Nasza Loteria NaM - pasek na kartach artykułów

Spektakl "Kamienie w kieszeniach": Majstersztyk w wykonaniu dwóch aktorów [Relacja za akredytację]

Zojka73
Zojka73
Wystawiona w poniedziałek w Warsztatach Kultury przy ul. ...
Wystawiona w poniedziałek w Warsztatach Kultury przy ul. ... Mat. prom.
Wystawiona w poniedziałek w Warsztatach Kultury przy ul. Popiełuszki 5 w Lublinie sztuka "Kamienie w kieszeniach" zgromadziła na widowni kilka pokoleń: od nastolatek z kolczykiem w nosie po nobliwych siwowłosych emerytów. Okazuje się, że teatr łączy pokolenia.
Chcesz zobaczyć ciekawy film, spektakl, albo koncert? Weź udział w akcji "Relacja za akredytację" i zdobądź bilety!

Relacja za akredytację: Akcja dla Dziennikarzy Obywatelskich MM Lublin (serwis)



Co ich tam sprowadziło?

Czy to, że sztuka w obsadzie jaką mieliśmy okazję zobaczyć, zdobyła nagrodę specjalną na XIII Ogólnopolskim Festiwalu Komedii TALIA’2009, Wielką Nagrodę Publiczności na festiwalu Kontrapunkt 2007 oraz Anioła Publiczności Wiosennego Festiwalu Teatralnego w Bielsku-Białej 2008?

Czy sprowadziło ich tu nazwisko Bartka Kasprzykowskiego, znanego szerokiej publiczności przede wszystkim z seriali telewizyjnych, choć jest aktywnym aktorem scenicznym, czy nazwisko naszego lubelskiego aktora Szymona Sędrowskiego?

Czy może sława pochodzącej z Irlandii autorki przedstawienia, Marie Jones, która w 1999 roku otrzymała za "Kamienie w kieszeniach" nagrodę teatralną Irish Times dla najlepszej sztuki, zdobywając też trzy nominacje do Tony Award w 2001 roku? Czy może skusiła nas sława samego utworu przetłumaczonego na 16 języków i granego w 20 krajach?

Cokolwiek by to było, sztuka zachwyciła wszystkich bez wyjątku.

__WYODRĘBNIONY MATERIAŁ__.
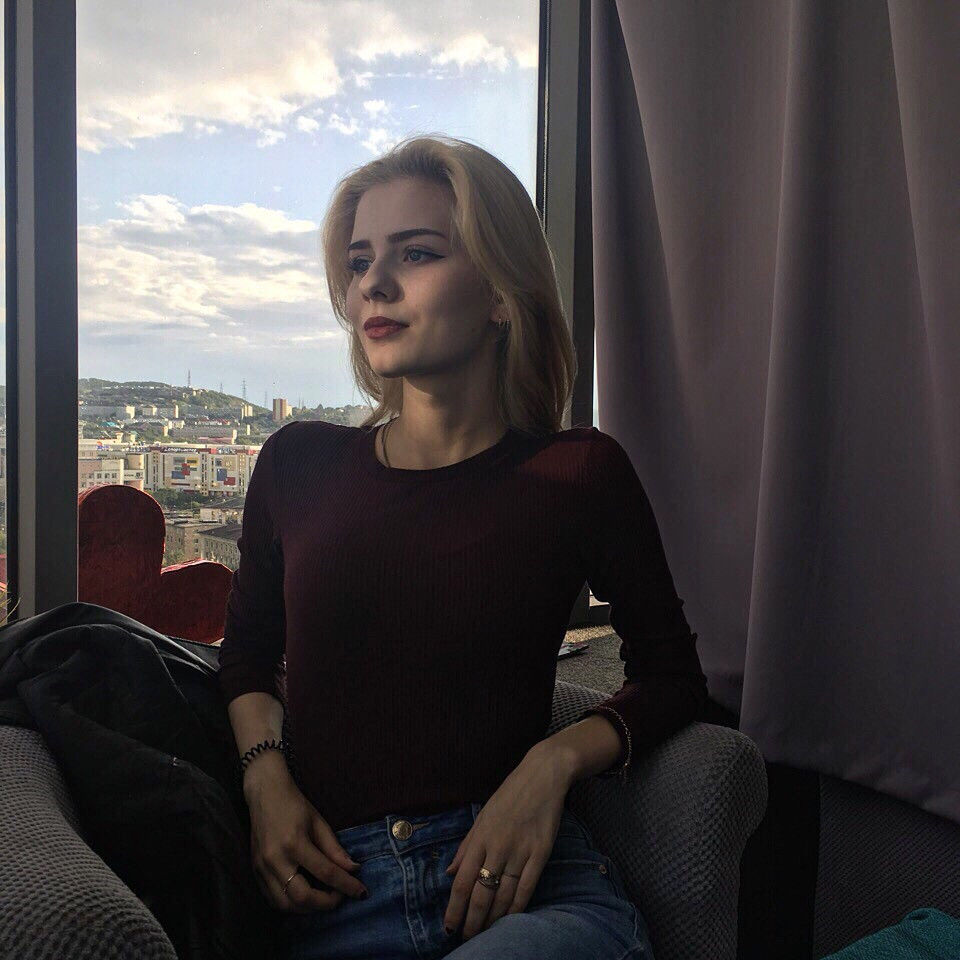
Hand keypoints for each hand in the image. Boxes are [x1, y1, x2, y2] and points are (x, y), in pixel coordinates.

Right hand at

==

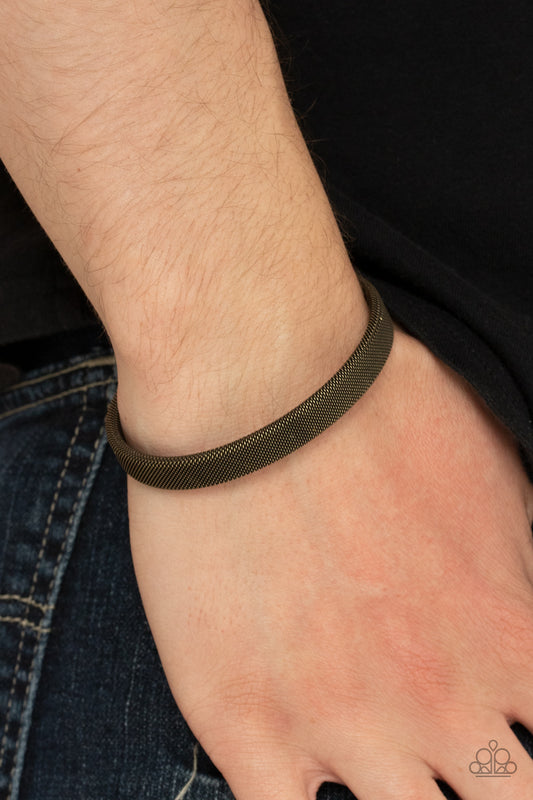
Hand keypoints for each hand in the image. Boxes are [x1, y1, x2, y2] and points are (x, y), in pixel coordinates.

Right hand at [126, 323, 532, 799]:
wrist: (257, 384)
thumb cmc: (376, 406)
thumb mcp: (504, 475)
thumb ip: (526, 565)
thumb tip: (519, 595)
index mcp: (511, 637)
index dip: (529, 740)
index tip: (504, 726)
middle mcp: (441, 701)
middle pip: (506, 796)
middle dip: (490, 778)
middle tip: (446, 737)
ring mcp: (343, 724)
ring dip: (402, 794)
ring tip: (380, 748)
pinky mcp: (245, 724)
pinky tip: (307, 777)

__TWOJE ZADANIE__. Przepisz dokładnie część recenzji spektaklu „Kamienie w kieszeniach” między „Chcesz zobaczyć ciekawy” a „aktora Szymona Sędrowskiego?”, razem z tymi słowami.

__ROZWIĄZANIE__.
Chcesz zobaczyć ciekawy film, spektakl, albo koncert? Weź udział w akcji "Relacja za akredytację" i zdobądź bilety!

Relacja za akredytację: Akcja dla Dziennikarzy Obywatelskich MM Lublin (serwis)



Co ich tam sprowadziło?

Czy to, że sztuka w obsadzie jaką mieliśmy okazję zobaczyć, zdobyła nagrodę specjalną na XIII Ogólnopolskim Festiwalu Komedii TALIA’2009, Wielką Nagrodę Publiczności na festiwalu Kontrapunkt 2007 oraz Anioła Publiczności Wiosennego Festiwalu Teatralnego w Bielsku-Białej 2008?

Czy sprowadziło ich tu nazwisko Bartka Kasprzykowskiego, znanego szerokiej publiczności przede wszystkim z seriali telewizyjnych, choć jest aktywnym aktorem scenicznym, czy nazwisko naszego lubelskiego aktora Szymona Sędrowskiego?